4. Handles Enable Communication
When you launch an agent, you get a Handle—a proxy that lets you call the agent’s actions:
# Launch returns a Handle (not the agent itself)
calculator = await manager.launch(CalculatorAgent)
# The Handle lets you call actions
result = await calculator.calculate("42 * 17")
Critical concept: Handles can be passed to other agents. This enables agent-to-agent communication:
class CoordinatorAgent(Agent):
@action
async def set_worker(self, worker: Handle) -> None:
"""Receive a Handle to another agent."""
self._worker = worker
@action
async def delegate(self, task: str) -> str:
"""Call the worker's action."""
return await self._worker.do_work(task)
Hands-On Examples
Work through these examples in order:
Example 1: Academy Basic (Hello World)
Two agents communicating—the minimal Academy example.
cd Capabilities/local-agents/AgentsAcademyBasic
python -m venv .venv && source .venv/bin/activate
pip install -r requirements.txt
python main.py
What you learn: Agent class, @action decorator, Manager, Handle
Example 2: Remote Tools Pattern
A Coordinator that calls tools on a ToolProvider agent.
cd Capabilities/local-agents/AgentsRemoteTools
python -m venv .venv && source .venv/bin/activate
pip install -r requirements.txt
python main.py
What you learn: Passing Handles, remote action calls, the Coordinator pattern
Example 3: Persistent State
Workflows that checkpoint progress and resume after restarts.
cd Capabilities/local-agents/AgentsPersistent
python -m venv .venv && source .venv/bin/activate
pip install -r requirements.txt
# Run workflow
python main.py
# Interrupt with Ctrl+C, then resume
python main.py # Continues from checkpoint!
# Start fresh
python main.py --reset
What you learn: State persistence, checkpointing, resumable workflows
Example 4: Federated Collaboration
Agents at different institutions (ANL, ORNL, LBNL) working together.

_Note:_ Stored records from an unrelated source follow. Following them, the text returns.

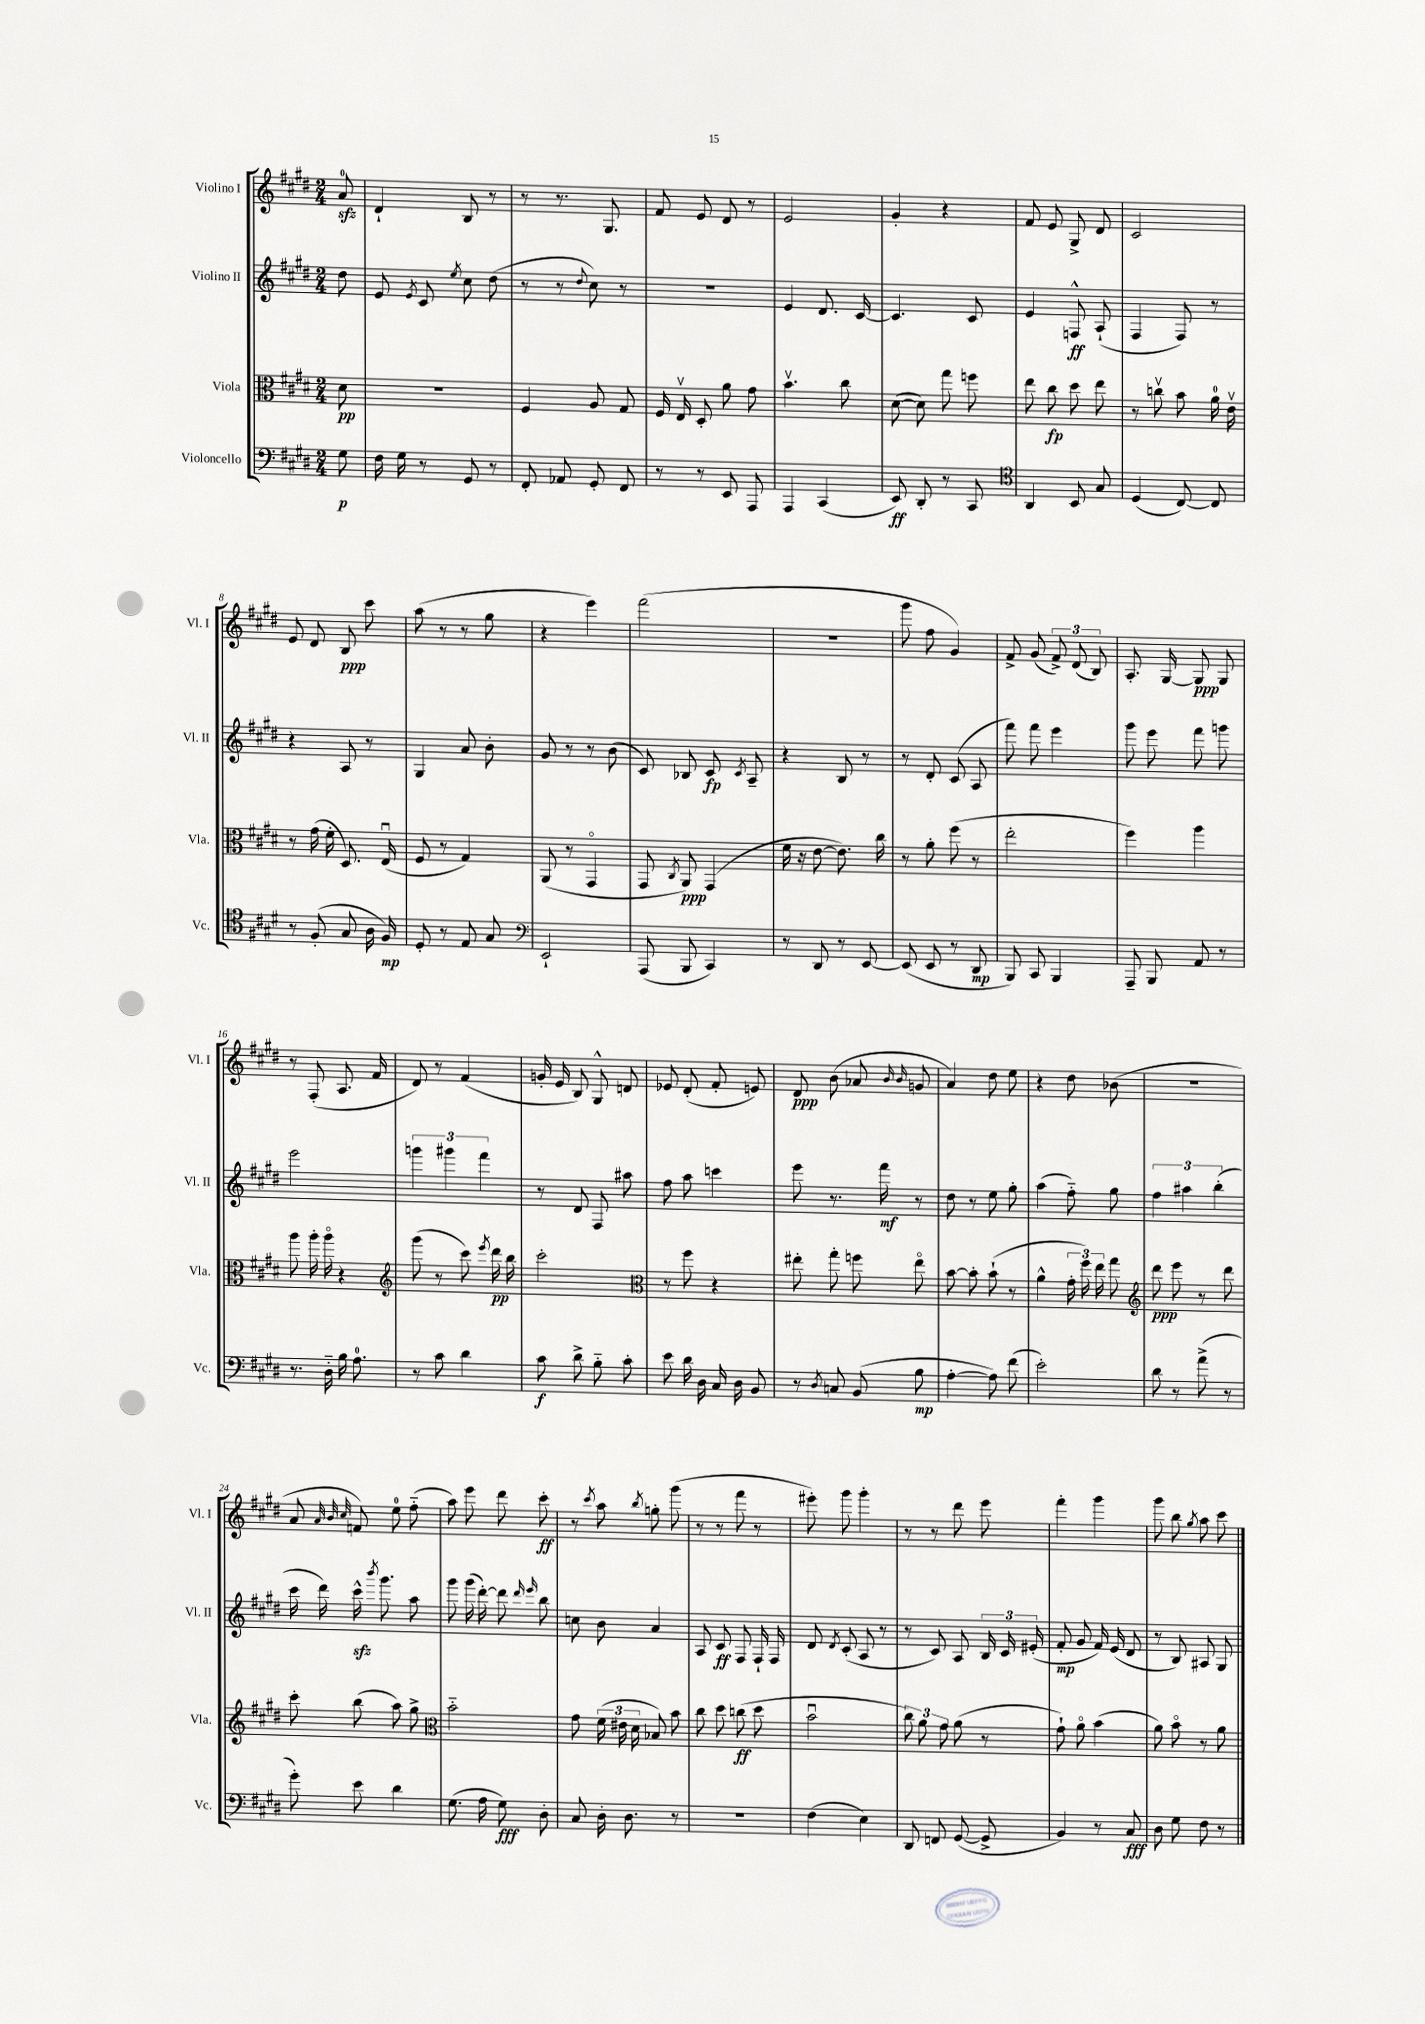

**kern	**dynam	**kern	**dynam	**kern	**dynam	**kern	**dynam
*part4	*part4	*part3	*part3	*part2	*part2	*part1	*part1
*staff4	*staff4	*staff3	*staff3	*staff2	*staff2	*staff1	*staff1
*I"Violoncello	*	*I"Viola	*	*I"Violino II	*	*I"Violino I	*
*I'Vc.	*	*I'Vla.	*	*I'Vl. II	*	*I'Vl. I	*
*clefF4	*	*clefC3	*	*clefG2	*	*clefG2	*
*k[f#c#g#d#]	*	*k[f#c#g#d#]	*	*k[f#c#g#d#]	*	*k[f#c#g#d#]	*
*M2/4	*	*M2/4	*	*M2/4	*	*M2/4	*
=	=	=	=	=	=	=	=
8G#\	p	8d#\	pp	8dd#\	.	8azz/	.
=1	=1	=1	=1	=1	=1	=1	=1
16F#\	.	2r	.	8e/	.	4d#`/	.
16G#\	.	.	.	.	.	.	.
.	.	.	.	8qe/	.	.	.
8r	.	.	.	8c#/	.	.	.
.	.	.	.	8qee/	.	.	.
8GG#/	.	.	.	8cc#\	.	8B/	.
8r	.	.	.	(8dd#\	.	8r	.
=2	=2	=2	=2	=2	=2	=2	=2
8FF#'/	.	4F#/	.	8r	.	8r	.
8AA-X/	.	.	.	8r	.	8.r	.
.	.	.	.	8qqdd#/	.	.	.
8GG#'/	.	8A/	.	8cc#\)	.	.	.
.	.	.	.	.	.	8.G#/	.
8FF#/	.	8G#/	.	8r	.	.	.
=3	=3	=3	=3	=3	=3	=3	=3
8r	.	16F#/	.	2r	.	8f#/	.
.	.	16Ev/	.	.	.	.	.
8r	.	8D#'/	.	.	.	8e/	.
8EE/	.	8a\	.	.	.	8d#/	.
8AAA/	.	8g#\	.	.	.	8r	.
=4	=4	=4	=4	=4	=4	=4	=4
4AAA/	.	4.bv\	.	4e/	.	2e/	.
(4CC#/	.	.	.	8.d#/	.	.	.
.	.	8cc#\	.	.	.	.	.
.	.	.	.	[16c#/	.	.	.
=5	=5	=5	=5	=5	=5	=5	=5
8EE/)	ff	([8d#\	.	4.c#/]	.	4g#'/	.
8DD#'/	.	8d#\])	.	.	.	.	.
8r	.	8gg#\	.	.	.	4r	.
8CC#/	.	8ffn\	.	8c#/	.	.	.
=6	=6	=6	=6	=6	=6	=6	=6
*clefC4	*	*	*	*	*	*	*
4AA/	.	8ee\	.	4e/	.	8f#/	.
.	.	8cc#\	fp	.	.	8e/	.
8BB/	.	8dd#\	.	8Fn^^/	ff	8G#^/	.
8G#/	.	8ee\	.	(8A`/	.	8d#/	.
=7	=7	=7	=7	=7	=7	=7	=7
(4D#/	.	8r	.	4F#/	.	2c#/	.
.	.	8ccnv\	.	.	.	.	.
[8C#/)	.	8b\	.	8F#/)	.	.	.
8C#/]	.	16a\	.	8r	.	.	.
.	.	16ev\	.	.	.	.	.
!!LO:LB:g=z
=8	=8	=8	=8	=8	=8	=8	=8
8r	.	8r	.	4r	.	8e/	.
(8F#'/	.	(16g#\	.	.	.	8d#/	.
.	.	16f#'\	.	.	.	.	.
8G#/	.	8.D#/)	.	8A/	.	8B/	ppp
16A\	.	.	.	8r	.	8ccc#\	.
16F#/)	mp	(16Eu/	.	.	.	.	.
=9	=9	=9	=9	=9	=9	=9	=9
8D#'/	.	8F#/	.	4G#/	.	(8aa\	.
8r	.	8r	.	.	.	8r	.
8E/	.	4G#/)	.	8a/	.	8r	.
8G#/	.	.	.	8b'\	.	8gg#\	.
=10	=10	=10	=10	=10	=10	=10	=10
*clefF4	*	*	*	*	*	*	*
2EE`/	.	(8AA/	.	8g#/	.	4r	.
.	.	8r	.	8r	.	.	.
.	.	4GG#/	.	8r	.	4eee\)	.
.	.	.	.	(8b\	.	.	.
=11	=11	=11	=11	=11	=11	=11	=11
(8AAA/	.	8GG#/	.	8c#/)	.	(2fff#\	.
.	.	8qC#/	.	.	.	.	.
8BBB/	.	8AA/)	ppp	8B-X/	.	.	.
4CC#/)	.	(4GG#/	.	8c#/	fp	.	.
.	.	.	.	8qc#/	.	.	.
.	.	.	.	8A~/	.	.	.
=12	=12	=12	=12	=12	=12	=12	=12
8r	.	16f#\	.	4r	.	2r	.
.	.	16r	.	.	.	.	.
8DD#/	.	[8e\	.	.	.	.	.
8r	.	8.e\])	.	8B/	.	.	.
[8EE/	.	.	.	8r	.	.	.
.	.	16cc#\	.	.	.	.	.
=13	=13	=13	=13	=13	=13	=13	=13
(8EE/]	.	8r	.	8r	.	8ggg#\	.
8EE/	.	8a'\	.	8d#'/	.	8ff#\	.
8r	.	(8ff#\	.	(8c#/	.	4g#/)	.
8DD#/	mp	8r	.	8A/	.	.	.
=14	=14	=14	=14	=14	=14	=14	=14
8BBB/)	.	2ee'\	.	8fff#\)	.	8f#^/	.
8CC#/	.	.	.	8fff#\	.	(8g#/	.
4BBB/	.	.	.	4eee\	.	12f#^/)	.
.	.	.	.	.	.	(12d#/	.
.	.	.	.	.	.	12B/)	.
=15	=15	=15	=15	=15	=15	=15	=15
8AAA~/	.	4ff#\)	.	8ggg#\	.	8.A'/	.
8BBB/	.	.	.	8eee\	.	.	.
.	.	.	.	.	.	[16G#/	.
8AA/	.	4aa\	.	8fff#\	.	8G#/]	ppp
8r	.	.	.	8gggn\	.	8G#/	.
!!LO:LB:g=z
=16	=16	=16	=16	=16	=16	=16	=16
8.r	.	8aa\	.	2eee\	.	8r	.
.	.	16aa'\	.	.	.	(8F#'/	.
16D#\	.	16aa\	.	.	.	.	.
16B\	.	4r	.	.	.	8.A/	.
8.A\	.	.	.	.	.	.	.
.	.	.	.	.	.	16f#/	.
=17	=17	=17	=17	=17	=17	=17	=17
*	*	*clefG2	*	*	*	*	*
8r	.	(8ggg#\	.	6gggn\	.	8d#/)	.
8c#\	.	8r	.	.	.	8r	.
.	.	.	.	6ggg#X\	.	.	.
4d#\	.	8ccc#\)	.	.	.	(4f#/	.
.	.	.	.	6fff#\	.	.	.
.	.	8qeee/	.	.	.	.	.
.	.	16ddd#\	pp	.	.	.	.
.	.	16bb\	.	.	.	.	.
=18	=18	=18	=18	=18	=18	=18	=18
8c#\	f	2ccc#'\	.	8r	.	16gn'/	.
.	.	.	.	.	.	16e/	.
8d#^\	.	.	.	8d#/	.	8B/)	.
8B\	.	.	.	8F#/	.	8G#^^/	.
8c#'\	.	.	.	8aa#X\	.	8dn/	.
=19	=19	=19	=19	=19	=19	=19	=19
*	*	*clefC3	*	*	*	*	*
8e\	.	8r	.	8ff#\	.	8e-X/	.
16d#\	.	8ff#\	.	8aa\	.	(8d#'/	.
16D#\	.	.	.	.	.	.	.
16C#/	.	4r	.	4cccn\	.	8f#'/	.
16D#\	.	.	.	.	.	.	.
8BB/	.	.	.	.	.	8en/)	.
=20	=20	=20	=20	=20	=20	=20	=20
8r	.	8ee#X'\	.	8eee\	.	8d#/	ppp
8qD#/	.	.	.	.	.	.	.
8Cn/	.	8gg#'\	.	8.r	.	(8b\	.
(8BB/	.	8ffn\	.	.	.	8a-X/	.
.	.	.	.	16fff#\	mf	.	.
.	.	.	.	.	.	16qqb/	.
.	.	.	.	.	.	16qqb/	.
8B\	mp	8ee#\	.	8r	.	8gn/	.
=21	=21	=21	=21	=21	=21	=21	=21
[4A'\	.	[8b\	.	8dd#\	.	4a/)	.
.	.	8b'\]	.	8r	.	.	.
8A\])	.	(8b`\	.	8ee\	.	8dd#\	.
(8f#\	.	8r	.	8gg#'\	.	8ee\	.
=22	=22	=22	=22	=22	=22	=22	=22
2e'\)	.	4a^^\	.	(4aa\	.	4r	.
.	.	24g#'\	.	8ff#\)	.	8dd#\	.
.	.	24ff#\)	.	.	.	.	.
.	.	24ee\	.	.	.	.	.
.	.	8gg#\	.	8gg#\	.	(8b-X\	.
=23	=23	=23	=23	=23	=23	=23	=23
*	*	*clefG2	*	*	*	*	*
8d#\	.	8ddd#\	ppp	6ff#\	.	2r	.
8r	.	8eee\	.	.	.	.	.
.	.	.	.	6aa#X\	.	.	.
(8a^\	.	8r	.	.	.	.	.
.	.	.	.	(6bb'\	.	.	.
8r	.	8ddd#\	.	.	.	.	.
!!LO:LB:g=z
=24	=24	=24	=24	=24	=24	=24	=24
8g#'\)	.	8ccc#'\	.	16ccc#\	.	8a/	.
.	.	.	.	16ddd#\)	.	.	.
.	.	.	.	.	.	32qqa/	.
.	.	.	.	.	.	32qqb/	.
.	.	.	.	.	.	32qqcc#/	.
8e\	.	(8bb\	.	16ccc#zz^^\	.	8fn/)	.
.	.	.	.	8qbbb/	.	.	.
.	.	.	.	8.ggg#\	.	.	.
4d#\	.	8aa\)	.	.	.	8ee\	.
.	.	8gg#^\	.	8aa\	.	(8ff#\	.
=25	=25	=25	=25	=25	=25	=25	=25
*	*	*clefC3	*	*	*	*	*
(8.G#\	.	2b\	.	8ggg#\	.	8aa\)	.
.	.	.	.	(16ggg#\	.	8eee\	.
16A\	.	.	.	[16ddd#'\)	.	.	.
8G#\)	fff	.	.	8ddd#\]	.	8ddd#\	.
.	.	.	.	16qqddd#/	.	.	.
.	.	.	.	16qqeee/	.	.	.
8D#'\	.	.	.	8bb\	.	8ccc#'\	ff
=26	=26	=26	=26	=26	=26	=26	=26
8C#/	.	8g#\	.	8ccn\	.	8r	.
.	.	.	.	.	.	8qccc#/	.
16D#'\	.	(24f#\	.	8b\	.	8aa\	.
.	.	24e#X\	.	.	.	.	.
8.D#\	.	.	.	.	.	.	.
.	.	24d#\	.	.	.	.	.
.	.	.	.	.	.	8qbb/	.
.	.	8B-X/)	.	4a/	.	8ggn'\	.
8r	.	8b\	.	.	.	(8ggg#\	.
=27	=27	=27	=27	=27	=27	=27	=27
2r	.	8cc#\	.	8A/	.	8r	.
.	.	8dd#\	.	8c#/	ff	8r	.
.	.	(8ccn\	ff	8F#/	.	8fff#\	.
.	.	8dd#\	.	16F#`/	.	8r	.
.	.	.	.	16F#/	.	.	.
=28	=28	=28	=28	=28	=28	=28	=28
(4F#\	.	2bu\	.	8d#/	.	8eee#X'\)	.
.	.	.	.	8qd#/	.	.	.
.	.	.	.	(8c#'/	.	8ggg#\	.
4E\)	.	.	.	8A/	.	4ggg#'\	.
.	.	.	.	8r	.	.	.
=29	=29	=29	=29	=29	=29	=29	=29
8DD#/	.	12cc#\)	.	8r	.	8r	.
.	.	12a\	.	.	.	.	.
8FFn/	.	.	.	8c#/)	.	8r	.
.	.	12g#\	.	.	.	.	.
([8GG#/	.	(8a\	.	8A/	.	8ddd#\	.
8GG#^/]	.	8r	.	24B/	.	8eee\	.
.	.	.	.	24c#/	.	.	.
.	.	.	.	(24e#X'/	.	.	.
=30	=30	=30	=30	=30	=30	=30	=30
4BB/)	.	8g#`\)	.	8f#'/	mp	4fff#'\	.
.	.	8a\	.	8g#/	.	.	.
8r	.	(4b\	.	16f#/)	.	4ggg#\	.
.	.	.	.	(16e/	.	.	.
8C#/	fff	.	.	8d#/	.	.	.
=31	=31	=31	=31	=31	=31	=31	=31
8D#\	.	8a\)	.	8r	.	8ggg#\	.
8G#\	.	8b\	.	8B/)	.	8bb\	.
.	.	.	.	.	.	8qgg#/	.
8F#\	.	8r	.	8A#X/	.	8aa\	.
8r	.	8a\	.	8G#/	.	8ccc#\	.
==	==	==	==	==	==	==	==
*-	*-	*-	*-	*-	*-	*-	*-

cd Capabilities/local-agents/AgentsFederated
python -m venv .venv && source .venv/bin/activate
pip install -r requirements.txt
python main.py
What you learn: Cross-institutional patterns, capability discovery, federated workflows
Common Patterns
Pattern: Coordinator + Tool Providers
One agent orchestrates, others provide capabilities:
class CoordinatorAgent(Agent):
def __init__(self):
self._tools: dict[str, Handle] = {}
@action
async def register_tool(self, name: str, provider: Handle) -> None:
self._tools[name] = provider
@action
async def execute_workflow(self, task: str) -> dict:
# Use registered tool providers
sim_result = await self._tools["simulation"].run(task)
analysis = await self._tools["analysis"].analyze(sim_result)
return {"simulation": sim_result, "analysis": analysis}
Pattern: Pipeline (Agent-to-Agent)
Each agent forwards results to the next:
class ProcessorAgent(Agent):
@action
async def set_next(self, next_agent: Handle) -> None:
self._next = next_agent
@action
async def process(self, data: dict) -> dict:
result = self._do_processing(data)
if self._next:
return await self._next.process(result)
return result
Pattern: Hub-and-Spoke
Central coordinator calls each agent sequentially:
async def run_hub_spoke(manager, task):
scout = await manager.launch(ScoutAgent)
planner = await manager.launch(PlannerAgent)
operator = await manager.launch(OperatorAgent)
opportunities = await scout.survey(task)
plan = await planner.design(opportunities)
results = await operator.execute(plan)
return results
Development vs Production
These examples use LocalExchangeFactory for development. In production:
| Aspect | Development | Production |
|---|---|---|
| Exchange | LocalExchangeFactory | GlobusComputeExchange, RedisExchange |
| Location | Same process | Across machines/institutions |
| Identity | None | Globus Auth, InCommon |
| Policy | None | Academy governance layer |
The same agent code works in both environments—only the exchange factory changes.
When You’re Ready for Stage 3
You’ve mastered Academy basics when you can:
- Create agents with the
Agentbase class - Mark remote methods with
@action - Launch agents and call actions via Handles
- Pass Handles between agents for communication
- Understand the Coordinator pattern
What’s missing: Your Academy agents don’t have LLM intelligence yet. They execute predefined logic, not adaptive reasoning.
The solution: Put LangGraph inside Academy agents. Academy handles distribution; LangGraph handles intelligence.